Bunni, the Uniswap-v4–powered decentralized exchange, announced it is shutting down months after a catastrophic liquidity-rebalancing exploit that drained millions and forced the team to pause contracts.
Key Takeaways:
- Bunni suffered a liquidity-rebalancing exploit earlier last month that drained millions across chains; the team paused smart contracts and later offered a bounty to recover funds.
- The project said recovery of capital proved untenable and moved to wind down operations; users with funds on the platform were earlier urged to withdraw immediately.
- Though the token exists and is listed, the protocol has already announced a shutdown following a major exploit.
Bunni, a decentralized exchange (DEX) built on Uniswap v4 hooks, was targeted in a liquidity-rebalancing exploit on September 2. The attacker manipulated its Liquidity Distribution Function (LDF), siphoning off millions in digital assets. The team immediately paused smart contracts and urged users to withdraw funds, while blockchain sleuths traced the stolen assets across Ethereum and Unichain. Loss estimates ranged between $6 million and $8 million. Despite offering a 10% bounty for the return of funds, the stolen crypto remained unrecovered.

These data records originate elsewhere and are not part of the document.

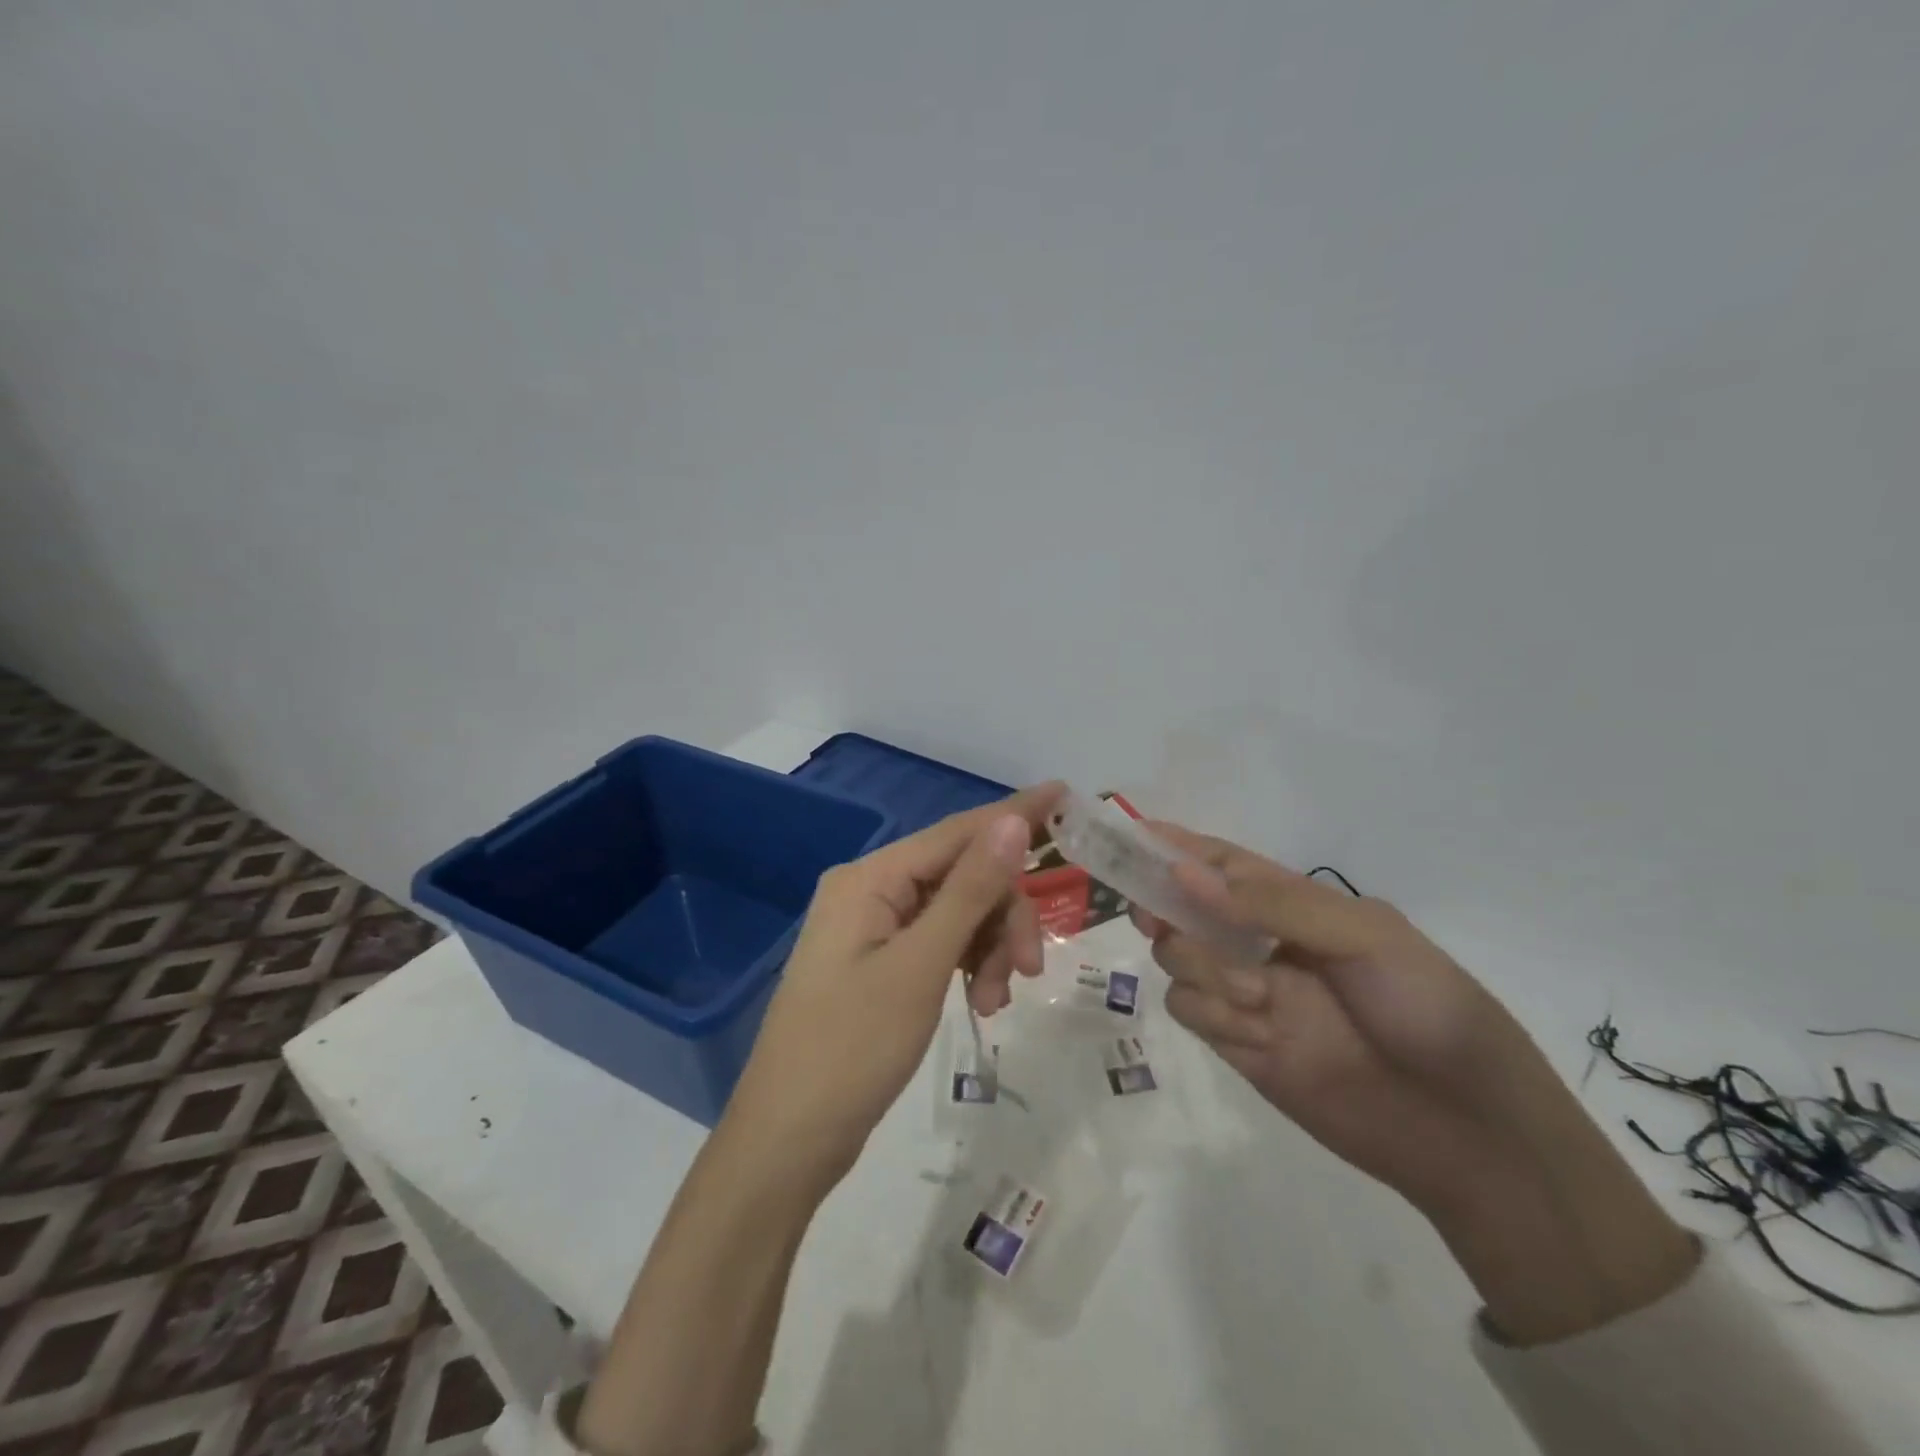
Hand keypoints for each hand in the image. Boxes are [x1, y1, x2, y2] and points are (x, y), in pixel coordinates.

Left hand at [722, 784, 1063, 1182]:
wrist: (788, 1140)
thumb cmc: (852, 1048)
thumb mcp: (921, 966)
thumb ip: (970, 891)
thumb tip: (1011, 821)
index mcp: (870, 878)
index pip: (957, 832)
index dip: (1013, 814)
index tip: (1065, 795)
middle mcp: (870, 890)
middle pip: (961, 877)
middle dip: (1003, 916)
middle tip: (1031, 970)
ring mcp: (872, 928)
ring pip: (957, 914)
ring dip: (988, 949)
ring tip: (996, 1003)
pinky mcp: (879, 963)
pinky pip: (939, 944)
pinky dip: (967, 967)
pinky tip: (980, 1004)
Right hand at [1136, 825, 1697, 1343]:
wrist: (1467, 1133)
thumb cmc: (1429, 1009)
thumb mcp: (1364, 936)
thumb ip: (1272, 903)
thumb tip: (1183, 873)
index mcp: (1295, 903)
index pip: (1221, 861)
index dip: (1174, 845)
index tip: (1128, 835)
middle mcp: (1261, 941)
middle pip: (1182, 906)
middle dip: (1168, 906)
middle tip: (1160, 917)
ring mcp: (1246, 992)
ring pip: (1177, 957)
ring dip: (1200, 967)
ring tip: (1255, 996)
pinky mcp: (1237, 1043)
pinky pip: (1188, 1009)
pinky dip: (1209, 1013)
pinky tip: (1255, 1033)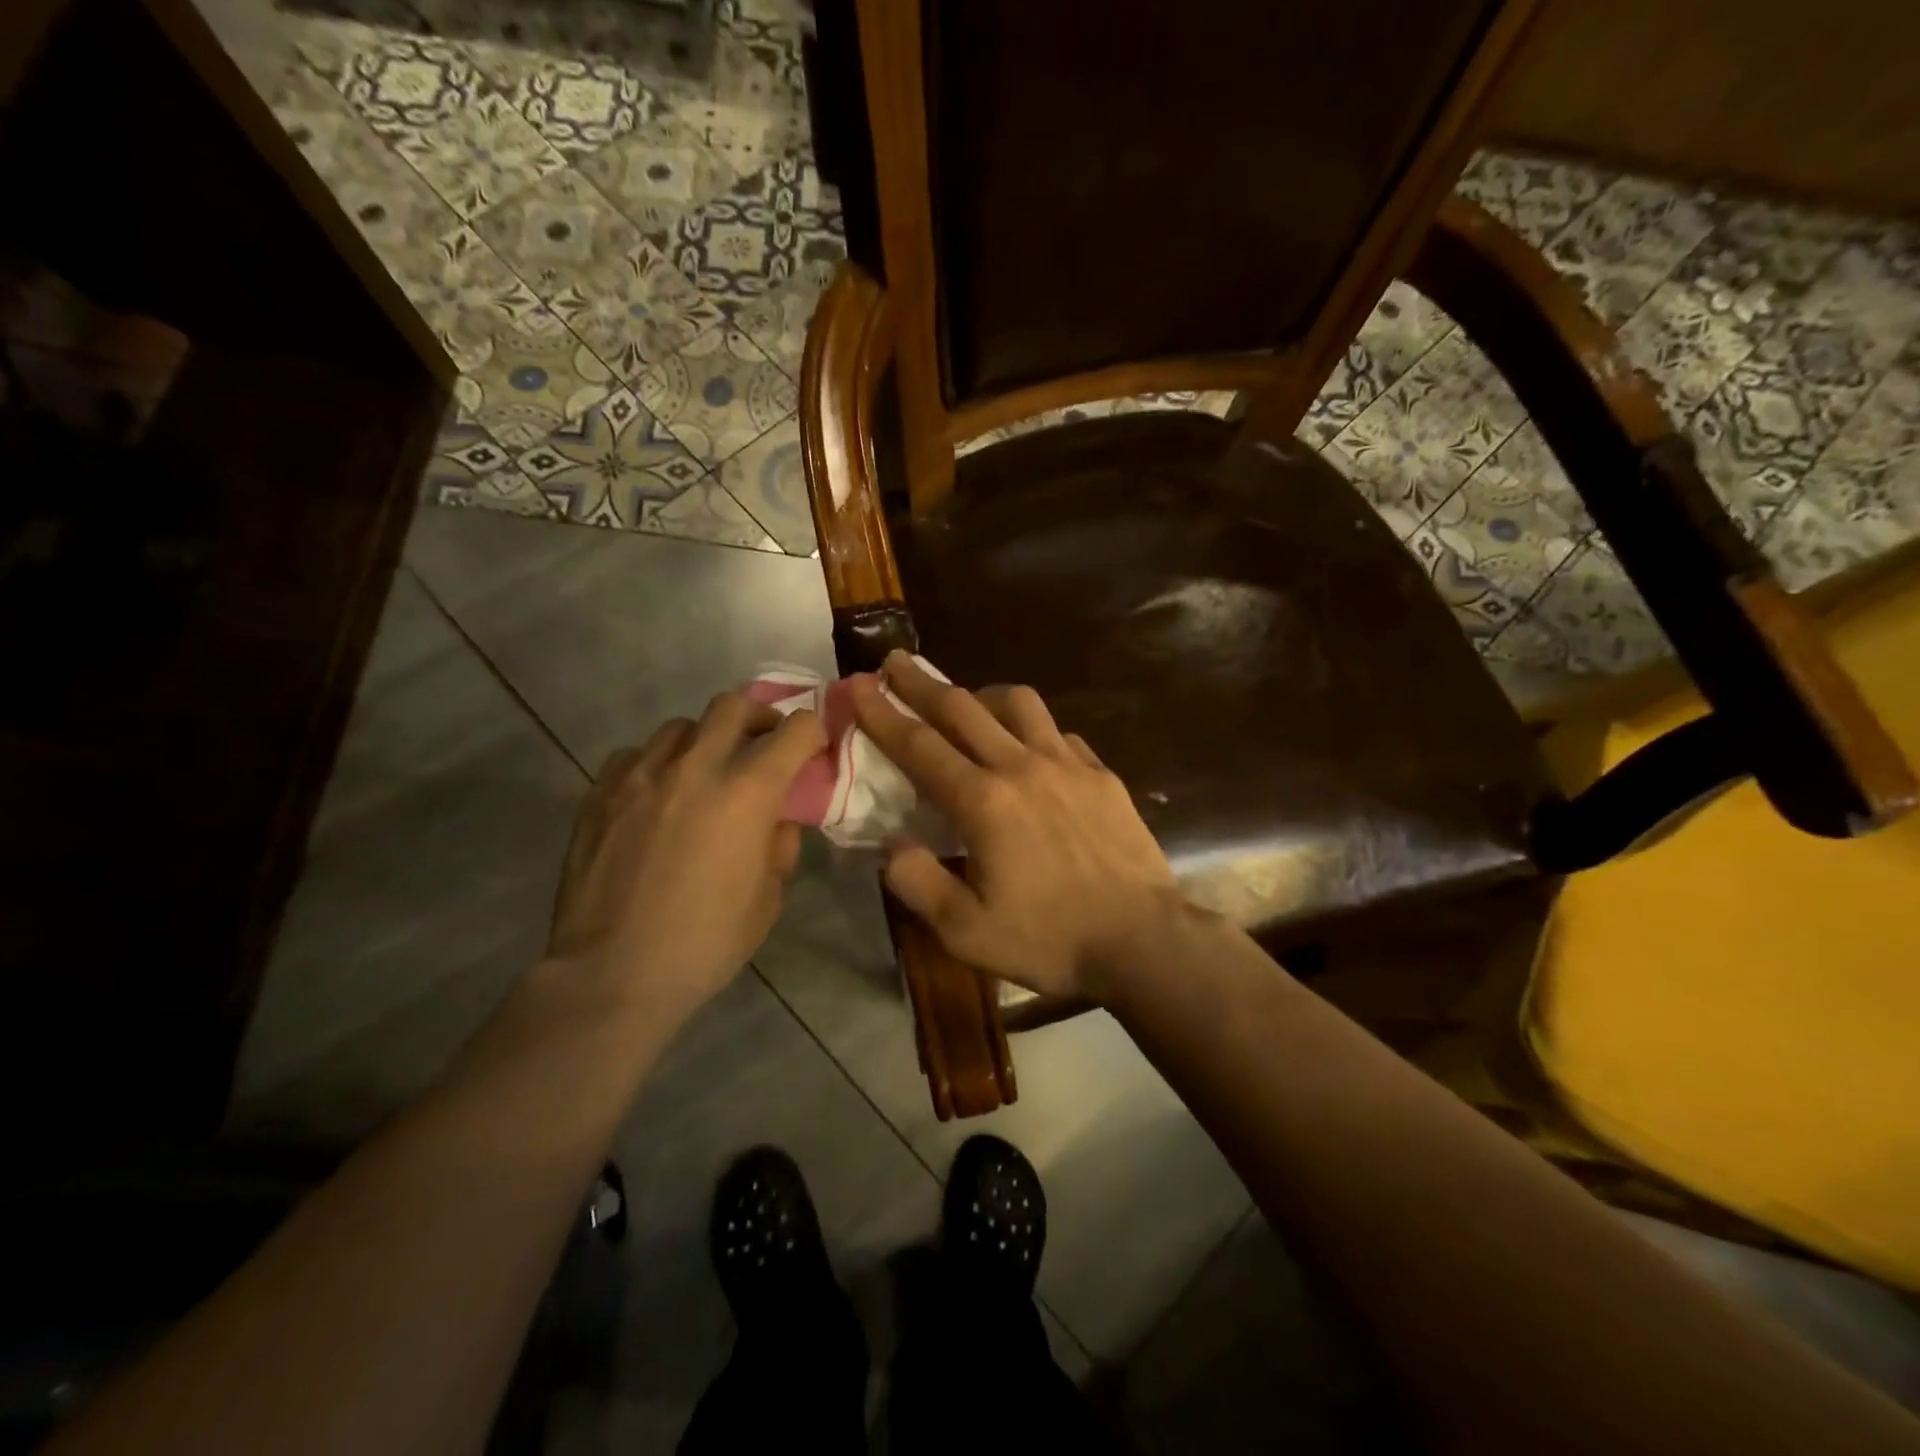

Shutdown Announcement and Project Rationale
Meanwhile, the team announced the shutdown on their official X (formerly Twitter) account, noting:
…it is with saddened hearts that we announce the shutdown of Bunni.
On its shutdown announcement, the team also emphasized that the recent exploit has forced it to stop its operations as a secure relaunching will cost the team to pay 6-7 figures, which is an amount the team can’t afford.
The team said that despite extensive efforts to coordinate with security partners and offer recovery options, the financial damage made continued operations “untenable.”
The project had previously promised to rebuild through community governance but acknowledged that post-hack conditions made that impossible.
BUNNI Token Shows Sell Signals According to Technical Indicators
As of this writing (9:00 AM UTC), CoinGecko’s real-time market data shows BUNNI is trading at approximtely $0.002508 with no detailed records of its recent price action due to market inactivity particularly since last week, October 15.
Technical data from Bitget show most moving averages flashing sell signals, while the RSI(14) is at 74.4, indicating near-overbought conditions despite overall bearish sentiment. Thin trading volume and halted liquidity functions continue to distort price readings on decentralized crypto exchanges.
Industry Analysts Flag DeFi Security Risks
Security experts pointed to Bunni’s downfall as another reminder of how complex DeFi architectures can magnify vulnerabilities. Analysts said integrating custom liquidity logic into protocols like Uniswap introduces added risks, especially when audits fail to detect subtle calculation flaws.
The incident shows how composability, while powerful, can also be dangerous when financial logic isn’t fully battle-tested, one analyst noted in a CoinTelegraph interview.
Industry commentators have urged new crypto projects to prioritize independent code reviews and ongoing security monitoring.
What’s Next?: DeFi Faces Renewed Security Scrutiny
Bunni’s shutdown marks the second major crypto project to fold this week following similar closures linked to exploits. The event highlights persistent challenges around smart contract security and underscores how one vulnerability can collapse entire DeFi ecosystems.
For investors and liquidity providers, experts recommend following official Bunni channels for recovery updates and avoiding unaudited forks claiming to “revive” the protocol. The broader DeFi market may face increased calls for standardization and risk disclosure before the next wave of innovation.
Summary
Bunni, a Uniswap v4–based DEX, is shutting down months after a liquidity-rebalancing exploit drained millions. Contracts were paused, recovery proved untenable, and technicals flash sell signals as the project winds down, renewing scrutiny on DeFi security practices.